— Activity —
Text only, exactly as given: reproduce the entries below without their pictures.

*** Begin section ***

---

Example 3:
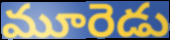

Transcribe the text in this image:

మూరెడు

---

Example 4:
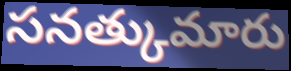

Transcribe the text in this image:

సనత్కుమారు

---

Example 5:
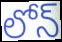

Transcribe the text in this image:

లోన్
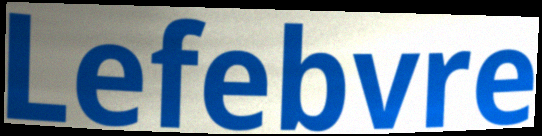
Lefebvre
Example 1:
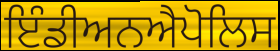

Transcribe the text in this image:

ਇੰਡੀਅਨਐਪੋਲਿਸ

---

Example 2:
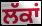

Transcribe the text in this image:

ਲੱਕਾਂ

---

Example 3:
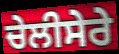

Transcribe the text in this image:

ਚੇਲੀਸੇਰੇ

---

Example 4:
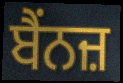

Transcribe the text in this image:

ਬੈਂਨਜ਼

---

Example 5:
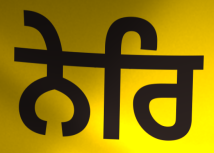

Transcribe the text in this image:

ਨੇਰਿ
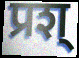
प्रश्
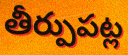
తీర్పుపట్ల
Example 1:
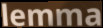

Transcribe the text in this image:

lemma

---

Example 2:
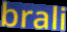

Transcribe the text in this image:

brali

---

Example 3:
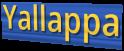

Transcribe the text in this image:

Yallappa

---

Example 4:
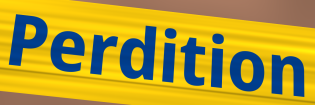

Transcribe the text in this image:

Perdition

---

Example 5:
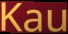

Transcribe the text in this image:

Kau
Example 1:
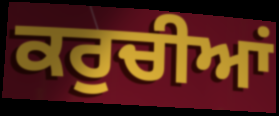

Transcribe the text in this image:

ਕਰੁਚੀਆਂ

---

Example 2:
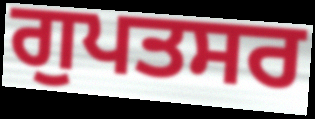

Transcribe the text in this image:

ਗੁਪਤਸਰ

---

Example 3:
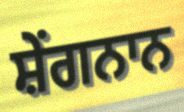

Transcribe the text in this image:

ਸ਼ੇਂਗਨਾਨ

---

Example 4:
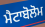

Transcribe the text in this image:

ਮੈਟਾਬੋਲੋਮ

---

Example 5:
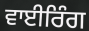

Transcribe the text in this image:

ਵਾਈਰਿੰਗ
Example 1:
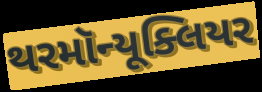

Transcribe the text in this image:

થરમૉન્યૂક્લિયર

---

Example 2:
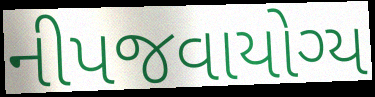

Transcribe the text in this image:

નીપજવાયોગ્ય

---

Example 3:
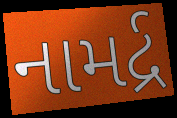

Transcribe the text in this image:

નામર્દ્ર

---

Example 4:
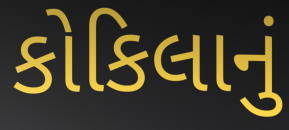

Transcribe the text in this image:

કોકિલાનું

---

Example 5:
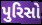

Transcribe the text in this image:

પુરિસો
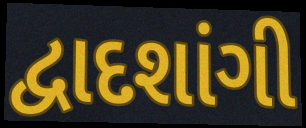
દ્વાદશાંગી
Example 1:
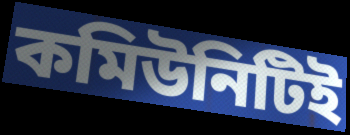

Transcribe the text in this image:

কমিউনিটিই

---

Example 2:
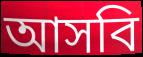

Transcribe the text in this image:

*** End section ***

— Your solution —
---

Example 3:

Transcribe the text in this image:

మూరెడు

---

Example 4:

Transcribe the text in this image:

సనత్కుమారు

---

Example 5:

Transcribe the text in this image:

లోన్
Lefebvre
Example 1:

Transcribe the text in this image:

ਇੰਡੀਅਨਐਪੋਲਿਸ

---

Example 2:

Transcribe the text in this image:

ਲੱਕਾਂ

---

Example 3:

Transcribe the text in this image:

ਚੇਲੀਸੇਰੇ

---

Example 4:

Transcribe the text in this image:

ਬੈਂਨਜ਼

---

Example 5:

Transcribe the text in this image:

ਨੇਰਿ
प्रश्
తీర్పుపట్ల
Example 1:

Transcribe the text in this image:

lemma

---

Example 2:

Transcribe the text in this image:

brali

---

Example 3:

Transcribe the text in this image:

Yallappa

---

Example 4:

Transcribe the text in this image:

Perdition

---

Example 5:

Transcribe the text in this image:

Kau
Example 1:

Transcribe the text in this image:

ਕਰੁਚੀਆਂ

---

Example 2:

Transcribe the text in this image:

ਗੁਪਤਸਰ

---

Example 3:

Transcribe the text in this image:

ਸ਼ੇਂਗਨਾਨ

---

Example 4:

Transcribe the text in this image:

ਮੈਟਾਬੋਲੋਮ

---

Example 5:

Transcribe the text in this image:

ਵਾਈਰਿੰਗ
Example 1:

Transcribe the text in this image:

થરમૉન્યૂક્લિયર

---

Example 2:

Transcribe the text in this image:

નીપજવાયોગ્ય

---

Example 3:

Transcribe the text in this image:

નામર્દ્ર

---

Example 4:

Transcribe the text in this image:

કોકિલાનું

---

Example 5:

Transcribe the text in this image:

પુરિસો
દ્વાદશાંગી
Example 1:

Transcribe the text in this image:

কমিউনিটিই

---

Example 2:

Transcribe the text in this image:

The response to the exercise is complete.